A momentary frown and she carried on. ‘I’m going to be puking till we see yesterday’s breakfast. Do you feel sick? I feel a bit ill already. Do you taste lemons?’


CHAPTER 2

If crisp white linen and no-nonsense smiles could cure cancer nobody would ever die of it. Sadly, these were merely the window dressings of the National Health Service. I lay in their metal bed at the business end of a long needle and let their poison leak into my veins. Eva talked at me from across the ward, endlessly. I thought the bag dangling beside me would run out of its chemical soup before she ran out of her inane nonsense. But then she did run out, and shortly after began to retch into the cardboard bowl the nurse had brought her. And I realised that she was just scared; a scared little girl whose parents had left her alone with a fatal disease. And I knew I’d been a piece of shit. Again. And the sour smell of her vomit reached me, and I felt sick myself.

‘It’ll be OK, Eva.’ I sounded awkward, even to myself. ‘Hang in there.’

She didn’t reply, just kept her head bowed over the bowl, a line of drool reaching down to join her to the contents.

I looked away, up toward the painful brightness of the ceiling. The chemo bag hung there like an evil yellow raindrop, like those big teardrop vases full of different coloured liquids that they used to put in chemists’ windows. The yellow filled my vision, the ceiling lights focused through it.

‘Nick!’

‘Huh . . . What?’

‘Roll, you dweeb.’ Elton looked pointedly at the table in front of me.

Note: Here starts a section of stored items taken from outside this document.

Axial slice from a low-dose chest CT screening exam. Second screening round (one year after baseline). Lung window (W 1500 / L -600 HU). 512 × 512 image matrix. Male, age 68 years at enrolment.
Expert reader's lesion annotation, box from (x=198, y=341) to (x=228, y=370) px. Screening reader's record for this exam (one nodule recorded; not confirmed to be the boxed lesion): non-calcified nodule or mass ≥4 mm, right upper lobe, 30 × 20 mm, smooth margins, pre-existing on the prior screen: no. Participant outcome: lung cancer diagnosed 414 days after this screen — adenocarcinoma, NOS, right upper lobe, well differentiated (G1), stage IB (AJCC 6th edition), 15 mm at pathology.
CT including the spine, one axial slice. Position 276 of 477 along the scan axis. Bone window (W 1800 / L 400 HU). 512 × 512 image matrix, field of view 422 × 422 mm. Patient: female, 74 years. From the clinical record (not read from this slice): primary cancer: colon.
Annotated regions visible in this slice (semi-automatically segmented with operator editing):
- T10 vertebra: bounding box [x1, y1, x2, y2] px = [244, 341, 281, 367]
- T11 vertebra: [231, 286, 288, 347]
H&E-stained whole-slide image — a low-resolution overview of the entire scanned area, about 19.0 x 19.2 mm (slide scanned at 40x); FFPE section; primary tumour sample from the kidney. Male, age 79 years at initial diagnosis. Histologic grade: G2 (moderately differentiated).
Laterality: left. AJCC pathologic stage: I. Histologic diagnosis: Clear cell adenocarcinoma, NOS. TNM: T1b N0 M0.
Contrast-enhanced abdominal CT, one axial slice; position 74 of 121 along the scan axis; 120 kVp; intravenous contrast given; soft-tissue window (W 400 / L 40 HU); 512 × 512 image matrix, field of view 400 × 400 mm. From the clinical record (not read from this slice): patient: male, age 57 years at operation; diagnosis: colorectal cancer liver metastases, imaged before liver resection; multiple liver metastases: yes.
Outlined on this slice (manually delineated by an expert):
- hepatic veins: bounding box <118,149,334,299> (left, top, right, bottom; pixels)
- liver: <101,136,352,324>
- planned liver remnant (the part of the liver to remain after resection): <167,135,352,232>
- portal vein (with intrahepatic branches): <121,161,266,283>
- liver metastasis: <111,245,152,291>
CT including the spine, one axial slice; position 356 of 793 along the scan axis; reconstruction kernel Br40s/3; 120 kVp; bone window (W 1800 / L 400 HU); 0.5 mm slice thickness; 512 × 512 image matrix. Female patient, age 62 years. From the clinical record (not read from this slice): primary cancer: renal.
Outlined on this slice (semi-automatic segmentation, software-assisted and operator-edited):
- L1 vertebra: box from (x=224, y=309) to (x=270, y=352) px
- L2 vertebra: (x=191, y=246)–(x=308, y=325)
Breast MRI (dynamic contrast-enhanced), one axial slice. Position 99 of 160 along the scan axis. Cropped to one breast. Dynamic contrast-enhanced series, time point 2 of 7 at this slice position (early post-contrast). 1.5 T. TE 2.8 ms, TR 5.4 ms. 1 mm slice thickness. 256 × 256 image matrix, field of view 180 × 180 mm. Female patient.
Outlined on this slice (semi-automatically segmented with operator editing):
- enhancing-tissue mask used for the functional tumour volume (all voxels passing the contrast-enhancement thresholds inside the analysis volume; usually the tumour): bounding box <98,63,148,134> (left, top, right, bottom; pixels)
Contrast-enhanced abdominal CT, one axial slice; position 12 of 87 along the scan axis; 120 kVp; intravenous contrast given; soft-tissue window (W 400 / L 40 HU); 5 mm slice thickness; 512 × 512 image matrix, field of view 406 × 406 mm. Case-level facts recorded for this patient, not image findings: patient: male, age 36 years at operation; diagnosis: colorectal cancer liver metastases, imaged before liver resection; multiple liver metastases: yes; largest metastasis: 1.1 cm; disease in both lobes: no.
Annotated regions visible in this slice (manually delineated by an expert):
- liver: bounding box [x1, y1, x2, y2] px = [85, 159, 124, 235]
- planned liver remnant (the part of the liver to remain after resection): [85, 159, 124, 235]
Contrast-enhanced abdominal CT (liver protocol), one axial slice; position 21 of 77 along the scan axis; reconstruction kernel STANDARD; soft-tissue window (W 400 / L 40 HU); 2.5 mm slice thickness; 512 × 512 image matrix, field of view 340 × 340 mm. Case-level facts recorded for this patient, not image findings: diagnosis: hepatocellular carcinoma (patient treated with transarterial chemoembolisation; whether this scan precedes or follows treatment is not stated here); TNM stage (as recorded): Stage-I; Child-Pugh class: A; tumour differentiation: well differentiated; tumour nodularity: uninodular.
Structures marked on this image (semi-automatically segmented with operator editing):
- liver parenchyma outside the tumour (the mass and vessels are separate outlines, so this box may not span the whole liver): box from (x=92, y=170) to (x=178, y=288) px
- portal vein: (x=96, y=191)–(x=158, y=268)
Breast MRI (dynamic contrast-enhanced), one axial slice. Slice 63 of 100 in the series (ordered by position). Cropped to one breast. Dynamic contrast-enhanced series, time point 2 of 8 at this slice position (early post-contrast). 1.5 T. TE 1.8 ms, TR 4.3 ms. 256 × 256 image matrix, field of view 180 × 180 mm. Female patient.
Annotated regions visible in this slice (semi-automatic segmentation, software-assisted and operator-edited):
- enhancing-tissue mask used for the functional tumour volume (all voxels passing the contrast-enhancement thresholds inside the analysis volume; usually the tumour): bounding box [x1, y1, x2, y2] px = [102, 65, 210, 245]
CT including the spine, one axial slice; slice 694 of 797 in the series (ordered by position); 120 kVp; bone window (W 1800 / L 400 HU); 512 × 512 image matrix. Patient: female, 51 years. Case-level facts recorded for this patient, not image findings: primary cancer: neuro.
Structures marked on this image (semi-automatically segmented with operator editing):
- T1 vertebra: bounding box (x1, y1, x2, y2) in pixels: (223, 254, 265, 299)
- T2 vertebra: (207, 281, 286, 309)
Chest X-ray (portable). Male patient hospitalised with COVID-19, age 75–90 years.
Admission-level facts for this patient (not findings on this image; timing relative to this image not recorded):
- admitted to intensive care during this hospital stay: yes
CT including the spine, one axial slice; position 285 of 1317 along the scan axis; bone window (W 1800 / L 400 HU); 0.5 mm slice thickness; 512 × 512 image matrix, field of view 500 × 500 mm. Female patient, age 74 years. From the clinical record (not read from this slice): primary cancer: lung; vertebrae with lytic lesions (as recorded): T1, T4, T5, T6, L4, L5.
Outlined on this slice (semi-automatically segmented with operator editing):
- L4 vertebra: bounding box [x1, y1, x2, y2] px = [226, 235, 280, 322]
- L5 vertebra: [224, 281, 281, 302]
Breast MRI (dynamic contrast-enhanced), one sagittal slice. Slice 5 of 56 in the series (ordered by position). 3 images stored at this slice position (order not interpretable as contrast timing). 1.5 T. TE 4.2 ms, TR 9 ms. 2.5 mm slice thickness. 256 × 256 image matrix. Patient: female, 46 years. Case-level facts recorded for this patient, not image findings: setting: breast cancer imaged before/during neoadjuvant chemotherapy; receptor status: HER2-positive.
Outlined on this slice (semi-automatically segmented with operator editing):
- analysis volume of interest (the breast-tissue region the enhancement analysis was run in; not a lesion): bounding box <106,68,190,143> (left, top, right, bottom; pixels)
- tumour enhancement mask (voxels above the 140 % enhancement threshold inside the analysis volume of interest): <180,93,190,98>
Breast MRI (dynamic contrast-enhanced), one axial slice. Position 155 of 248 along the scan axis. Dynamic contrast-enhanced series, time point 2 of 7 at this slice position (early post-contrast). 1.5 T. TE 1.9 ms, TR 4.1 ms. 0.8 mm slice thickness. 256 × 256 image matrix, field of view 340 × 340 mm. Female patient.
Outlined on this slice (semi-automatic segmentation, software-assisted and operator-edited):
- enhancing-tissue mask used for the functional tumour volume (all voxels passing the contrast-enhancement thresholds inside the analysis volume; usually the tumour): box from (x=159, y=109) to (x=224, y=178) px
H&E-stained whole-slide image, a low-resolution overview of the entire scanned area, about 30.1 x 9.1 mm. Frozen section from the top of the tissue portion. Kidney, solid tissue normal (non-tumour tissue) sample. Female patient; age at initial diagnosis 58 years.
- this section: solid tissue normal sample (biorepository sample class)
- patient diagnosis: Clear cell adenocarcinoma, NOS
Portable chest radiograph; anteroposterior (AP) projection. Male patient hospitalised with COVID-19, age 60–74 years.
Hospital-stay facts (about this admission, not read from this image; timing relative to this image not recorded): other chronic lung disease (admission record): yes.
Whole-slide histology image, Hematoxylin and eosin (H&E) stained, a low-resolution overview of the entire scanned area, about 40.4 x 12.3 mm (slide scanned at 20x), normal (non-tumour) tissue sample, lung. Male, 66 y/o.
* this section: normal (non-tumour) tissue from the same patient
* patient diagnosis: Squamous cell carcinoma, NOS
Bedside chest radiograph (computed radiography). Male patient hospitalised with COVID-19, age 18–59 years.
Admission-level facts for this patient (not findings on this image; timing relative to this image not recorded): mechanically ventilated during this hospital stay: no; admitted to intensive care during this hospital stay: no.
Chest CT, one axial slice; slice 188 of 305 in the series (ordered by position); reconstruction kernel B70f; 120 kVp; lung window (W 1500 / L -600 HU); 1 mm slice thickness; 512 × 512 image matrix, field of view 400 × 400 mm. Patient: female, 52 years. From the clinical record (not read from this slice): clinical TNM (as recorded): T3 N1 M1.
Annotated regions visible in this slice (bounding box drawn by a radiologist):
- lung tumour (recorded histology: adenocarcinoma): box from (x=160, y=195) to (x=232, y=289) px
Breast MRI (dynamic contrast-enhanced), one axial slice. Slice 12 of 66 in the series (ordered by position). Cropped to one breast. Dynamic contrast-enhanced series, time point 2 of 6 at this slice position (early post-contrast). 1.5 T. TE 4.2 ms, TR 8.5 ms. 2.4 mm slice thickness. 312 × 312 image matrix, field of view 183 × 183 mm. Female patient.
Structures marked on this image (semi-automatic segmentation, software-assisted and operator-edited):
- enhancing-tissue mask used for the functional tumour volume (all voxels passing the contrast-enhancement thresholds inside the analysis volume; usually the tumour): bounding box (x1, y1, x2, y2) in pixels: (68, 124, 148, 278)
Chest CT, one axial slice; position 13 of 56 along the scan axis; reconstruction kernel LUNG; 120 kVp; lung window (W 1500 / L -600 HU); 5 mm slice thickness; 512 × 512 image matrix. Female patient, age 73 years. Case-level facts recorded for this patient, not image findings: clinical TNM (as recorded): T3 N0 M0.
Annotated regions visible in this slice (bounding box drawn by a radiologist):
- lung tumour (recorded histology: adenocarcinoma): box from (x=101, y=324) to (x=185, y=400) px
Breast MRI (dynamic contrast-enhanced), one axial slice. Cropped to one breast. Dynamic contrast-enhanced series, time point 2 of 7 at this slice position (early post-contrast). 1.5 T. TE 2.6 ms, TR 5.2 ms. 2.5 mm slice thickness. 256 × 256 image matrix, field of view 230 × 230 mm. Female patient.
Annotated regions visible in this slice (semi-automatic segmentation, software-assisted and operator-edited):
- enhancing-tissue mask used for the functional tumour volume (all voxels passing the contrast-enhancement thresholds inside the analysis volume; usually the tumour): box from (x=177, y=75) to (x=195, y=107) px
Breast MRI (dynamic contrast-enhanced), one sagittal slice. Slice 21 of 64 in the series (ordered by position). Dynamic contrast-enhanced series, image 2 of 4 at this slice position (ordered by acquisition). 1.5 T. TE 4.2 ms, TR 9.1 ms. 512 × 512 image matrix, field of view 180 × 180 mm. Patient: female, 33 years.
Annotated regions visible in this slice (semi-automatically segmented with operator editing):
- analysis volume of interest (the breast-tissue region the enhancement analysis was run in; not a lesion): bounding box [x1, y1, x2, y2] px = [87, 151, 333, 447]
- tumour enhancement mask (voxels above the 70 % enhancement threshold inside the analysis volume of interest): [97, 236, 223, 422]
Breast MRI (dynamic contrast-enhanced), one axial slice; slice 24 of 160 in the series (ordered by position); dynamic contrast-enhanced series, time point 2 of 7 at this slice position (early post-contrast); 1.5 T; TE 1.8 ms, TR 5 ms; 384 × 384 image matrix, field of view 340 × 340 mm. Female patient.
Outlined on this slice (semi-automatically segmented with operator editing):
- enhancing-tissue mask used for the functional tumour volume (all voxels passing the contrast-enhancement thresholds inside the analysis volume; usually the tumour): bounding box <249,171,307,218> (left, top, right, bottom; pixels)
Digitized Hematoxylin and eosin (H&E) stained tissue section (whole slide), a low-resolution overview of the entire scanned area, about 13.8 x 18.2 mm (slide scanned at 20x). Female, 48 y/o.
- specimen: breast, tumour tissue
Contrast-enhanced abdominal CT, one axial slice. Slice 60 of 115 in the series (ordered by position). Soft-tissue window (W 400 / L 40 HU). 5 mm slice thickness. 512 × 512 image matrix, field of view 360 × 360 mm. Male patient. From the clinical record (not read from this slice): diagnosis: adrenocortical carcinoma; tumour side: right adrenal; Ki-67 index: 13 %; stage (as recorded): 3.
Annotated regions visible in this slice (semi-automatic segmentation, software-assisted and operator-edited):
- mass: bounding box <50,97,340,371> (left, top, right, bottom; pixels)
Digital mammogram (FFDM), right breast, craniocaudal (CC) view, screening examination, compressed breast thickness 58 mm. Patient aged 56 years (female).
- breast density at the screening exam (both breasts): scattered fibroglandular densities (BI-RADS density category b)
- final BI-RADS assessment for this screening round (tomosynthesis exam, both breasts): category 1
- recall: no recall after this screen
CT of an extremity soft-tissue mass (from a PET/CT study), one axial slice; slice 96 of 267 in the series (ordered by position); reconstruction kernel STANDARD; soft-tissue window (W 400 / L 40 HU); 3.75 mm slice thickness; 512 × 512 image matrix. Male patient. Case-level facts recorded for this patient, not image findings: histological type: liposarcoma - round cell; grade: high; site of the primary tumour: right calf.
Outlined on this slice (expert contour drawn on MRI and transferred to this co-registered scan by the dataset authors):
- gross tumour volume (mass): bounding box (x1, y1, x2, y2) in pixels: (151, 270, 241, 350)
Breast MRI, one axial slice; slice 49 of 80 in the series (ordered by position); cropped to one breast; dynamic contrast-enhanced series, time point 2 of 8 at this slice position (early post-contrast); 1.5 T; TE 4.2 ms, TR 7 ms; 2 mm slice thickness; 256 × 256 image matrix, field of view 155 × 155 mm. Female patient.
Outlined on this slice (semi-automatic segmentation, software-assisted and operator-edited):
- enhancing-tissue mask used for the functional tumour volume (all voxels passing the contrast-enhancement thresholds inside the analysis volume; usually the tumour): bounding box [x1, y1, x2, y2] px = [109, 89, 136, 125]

I stood suddenly, toppling my chair and jolting the table. Half a dozen inch-high lead figures fell over, three of them armoured and carrying swords. The other three were larger and brown . . . ogres. Simon had painted those, brilliantly as always. His miniatures made ours look like toddlers had been jabbing at them with the sort of paintbrushes you use on walls.

‘What the fuck is going on?’ I felt twenty feet tall. Vertigo wanted to drag me down and send me crashing onto the table among all the dice and figures, sheets of paper, rulebooks, cans of coke.

‘Nice work, moron!’ John snorted and shook his head. Quite how John came to be in our Dungeons & Dragons group I’d never really figured out. Handsome, popular, at ease in his own skin. He wasn’t the type. Wasn’t our type. Which was probably why he kept our association secret at school. That hurt less that you’d think it would. I guess I was just pathetically grateful to be liked by someone ‘normal’.

Simon was already setting the figures back up amid the sprawl of character sheets and maps, his hands remarkably delicate. Somehow, I always expected Simon’s hands to be as fat and clumsy as the rest of him, but the boy could be a brain surgeon one day. He reconstructed the scene with perfect accuracy, muttering reminders to himself. Simon never forgot a thing. He knew pi to more decimal places than any sane person would want to. I sometimes joked that it was an irrational feat of memory. A maths joke. Nobody ever got it.

‘Roll already!’ Elton arched an eyebrow at me. I knew the expression. It was often followed by a demonstration of a karate move where Elton would talk you through the attack as he put you on your arse in slow motion. Even at quarter speed there wasn’t much you could do about it. Elton knew his stuff. His oldest brother was a black belt and the other three were heading in that direction. All five of them lived in the tiny flat their parents had managed to secure after getting off the boat from Madagascar. Five was too many for the place. With their parents, there were seven of them.

Still confused, I reached for the twenty-sided die.

‘D6!’ Simon thrust a handful of six-sided dice at me. Focused, impatient. ‘Damage roll.’

‘Get with the programme, Nick.’ John leaned his chair back on two legs, showing that easy grin of his. ‘No daydreaming on the job!’

‘But . . .’ I looked around the room. Simon’s bedroom, crowded with books and collectables. Fantasy and science fiction novels, and a shameful section on trains that Simon clung on to despite the fact that even Dungeons & Dragons nerds thought those were deeply uncool. ‘But . . .’ My hand tightened around the dice. I squeezed until the corners bit, trying to shake myself out of this dream. ‘I’ve been here before. Done this before.’

‘Yes . . .’ said Elton. ‘The last time you cast a fireball on a bunch of monsters. Roll the damn damage.’